PASSAGE TO READ

+++

Making sense of online sentiment after Nigeria’s Edo state elections
Key takeaways
- Looking at sentiment data aggregating thousands of artifacts of online discourse, FilterLabs detected significant discrepancies between mainstream and social media coverage of recent elections in Nigeria
- News media coverage showed a spike in positivity around the ruling APC party that was absent from Nigerian social media discourse
- Concerns about Nigeria’s electoral system and accusations of vote stealing appeared in both information environments
Intelligence is only as good as the information it’s based on. With millions of articles and social media posts published every day, it can become impossible to see the big picture. To gain a deeper understanding of shifts in sentiment in a country or region, FilterLabs uses AI to gather and analyze millions of pieces of conversational data and translates them into comprehensible data visualizations.
This week we’ve been looking at an off-cycle gubernatorial election in Nigeria on September 21. The BBC reported that, with its victory in Edo state, the ruling All Progressive Congress (APC) party had “won its first big electoral test” since President Bola Tinubu came to power last year. Is that how Nigerians feel?

+++

INFORMATION GIVEN

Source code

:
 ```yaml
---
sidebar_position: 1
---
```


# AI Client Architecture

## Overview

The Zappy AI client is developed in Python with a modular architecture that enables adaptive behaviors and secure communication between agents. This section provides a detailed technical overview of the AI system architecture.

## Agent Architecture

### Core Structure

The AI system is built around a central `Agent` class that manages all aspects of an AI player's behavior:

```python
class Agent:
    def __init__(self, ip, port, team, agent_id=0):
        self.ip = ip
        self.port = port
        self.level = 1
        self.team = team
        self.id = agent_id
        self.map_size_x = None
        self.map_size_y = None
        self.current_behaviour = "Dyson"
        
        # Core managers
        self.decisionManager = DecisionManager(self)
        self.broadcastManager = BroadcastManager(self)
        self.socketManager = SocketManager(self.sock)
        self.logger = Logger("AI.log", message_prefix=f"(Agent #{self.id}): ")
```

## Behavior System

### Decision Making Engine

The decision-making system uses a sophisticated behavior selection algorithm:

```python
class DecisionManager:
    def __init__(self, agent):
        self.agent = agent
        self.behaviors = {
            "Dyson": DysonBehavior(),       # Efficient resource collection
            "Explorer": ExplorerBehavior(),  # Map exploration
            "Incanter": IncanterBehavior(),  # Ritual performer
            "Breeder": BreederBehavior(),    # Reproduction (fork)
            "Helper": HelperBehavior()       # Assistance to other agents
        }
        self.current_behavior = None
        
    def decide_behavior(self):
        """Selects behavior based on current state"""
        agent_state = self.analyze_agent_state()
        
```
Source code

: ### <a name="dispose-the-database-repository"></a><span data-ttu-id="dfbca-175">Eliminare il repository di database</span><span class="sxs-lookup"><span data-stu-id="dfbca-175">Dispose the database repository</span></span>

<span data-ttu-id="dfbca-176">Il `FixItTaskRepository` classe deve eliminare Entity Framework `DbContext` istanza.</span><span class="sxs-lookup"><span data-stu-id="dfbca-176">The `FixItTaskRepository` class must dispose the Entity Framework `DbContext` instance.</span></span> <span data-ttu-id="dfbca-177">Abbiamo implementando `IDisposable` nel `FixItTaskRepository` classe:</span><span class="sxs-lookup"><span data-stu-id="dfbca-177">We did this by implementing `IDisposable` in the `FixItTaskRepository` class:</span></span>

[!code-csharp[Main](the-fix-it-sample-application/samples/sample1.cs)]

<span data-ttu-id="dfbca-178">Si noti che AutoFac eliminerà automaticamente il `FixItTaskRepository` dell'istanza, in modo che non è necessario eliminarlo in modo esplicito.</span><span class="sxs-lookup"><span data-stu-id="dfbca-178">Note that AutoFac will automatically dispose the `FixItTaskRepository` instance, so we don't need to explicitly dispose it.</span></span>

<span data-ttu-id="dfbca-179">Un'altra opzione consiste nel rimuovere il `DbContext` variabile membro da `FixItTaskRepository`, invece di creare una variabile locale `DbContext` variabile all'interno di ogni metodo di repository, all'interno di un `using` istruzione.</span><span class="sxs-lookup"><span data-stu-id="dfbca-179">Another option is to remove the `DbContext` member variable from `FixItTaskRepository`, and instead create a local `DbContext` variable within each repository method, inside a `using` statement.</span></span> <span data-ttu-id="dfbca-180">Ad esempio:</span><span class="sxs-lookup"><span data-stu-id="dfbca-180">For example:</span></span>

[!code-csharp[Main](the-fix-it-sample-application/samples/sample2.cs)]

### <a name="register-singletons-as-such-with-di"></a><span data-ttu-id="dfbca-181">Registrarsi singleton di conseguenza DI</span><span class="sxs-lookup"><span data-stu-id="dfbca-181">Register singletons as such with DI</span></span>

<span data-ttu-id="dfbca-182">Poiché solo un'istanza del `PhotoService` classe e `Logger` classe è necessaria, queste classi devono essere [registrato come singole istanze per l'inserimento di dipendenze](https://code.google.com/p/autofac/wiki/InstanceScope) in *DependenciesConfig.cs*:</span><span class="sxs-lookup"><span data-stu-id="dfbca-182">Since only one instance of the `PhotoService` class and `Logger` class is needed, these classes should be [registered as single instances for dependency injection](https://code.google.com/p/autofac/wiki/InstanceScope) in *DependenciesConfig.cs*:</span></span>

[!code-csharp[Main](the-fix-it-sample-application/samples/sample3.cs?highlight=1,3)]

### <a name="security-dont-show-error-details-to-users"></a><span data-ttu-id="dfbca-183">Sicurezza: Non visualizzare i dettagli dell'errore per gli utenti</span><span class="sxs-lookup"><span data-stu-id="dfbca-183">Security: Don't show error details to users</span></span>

+++

WORK ORDER A
Answer these questions using the article on Nigeria's Edo state elections, each on its own line:
(i) What does FilterLabs use to gather and analyze conversational data?
(ii) On what date was the off-cycle gubernatorial election held?
(iii) According to the BBC, what did the APC win with its victory in Edo state?
WORK ORDER B
Write the next part of the article on Nigeria's Edo state elections, starting right after "Is that how Nigerians feel?"

EXERCISE OUTPUT A
(i) AI
(ii) September 21
(iii) Its first big electoral test since President Bola Tinubu came to power last year

EXERCISE OUTPUT B
Here are two charts tracking sentiment around the APC in Nigeria over the past month, one for mainstream news sources and one for social media. Notice anything interesting?
That’s right: sentiment around the APC rises steadily on mainstream sources leading up to and after the election, while on social media it remains relatively stable, and even drops slightly.
There was a similar contrast, though less pronounced, in sentiment around Nigerian elections more broadly. We saw a positive shift around the election in Nigerian mainstream news…
…while sentiment in FilterLabs’ Nigerian social feed—which includes a variety of discourse platforms like social media sites, online forums, and messaging channels—stayed relatively flat.
What does this mean?
Positive sentiment doesn’t necessarily mean positive coverage, but a dramatic shift like the one in the APC coverage above suggests that a new narrative may have appeared in Nigeria’s mainstream news—whether organically or through a government information campaign (also known as propaganda).
As the FilterLabs team examined the artifacts our data platform Talisman unearthed, it was clear that both news coverage and social media discussion had plenty to say about Nigeria’s fraught electoral system. Both mentioned accusations of vote stealing and rigged elections. With the dire state of Nigeria’s economy—as evidenced by last month’s “End Bad Governance” protests over inflation and financial hardship—the stakes are high.
But the discrepancy in sentiment between Nigeria’s news media and social discourse online, particularly with respect to the APC, suggests the country’s news outlets may be shaping their coverage to the preferences of those in power more than to the needs of Nigeria’s people.